**Requirement**
Every entry below should be transcribed exactly; pictures stay out of the copy.

Collected data:
=== Section Start ===

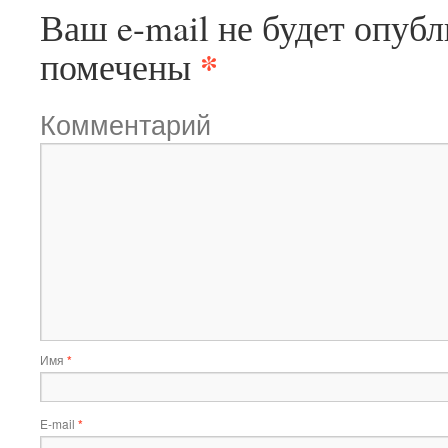
Ваш e-mail не будет опубл
*
помечены
Комментарий
Имя
*
E-mail
*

=== Section End ===

**Worked solution**
Ваш e-mail не будет опубл
*
помечены
Комментарий
Имя
*
E-mail
*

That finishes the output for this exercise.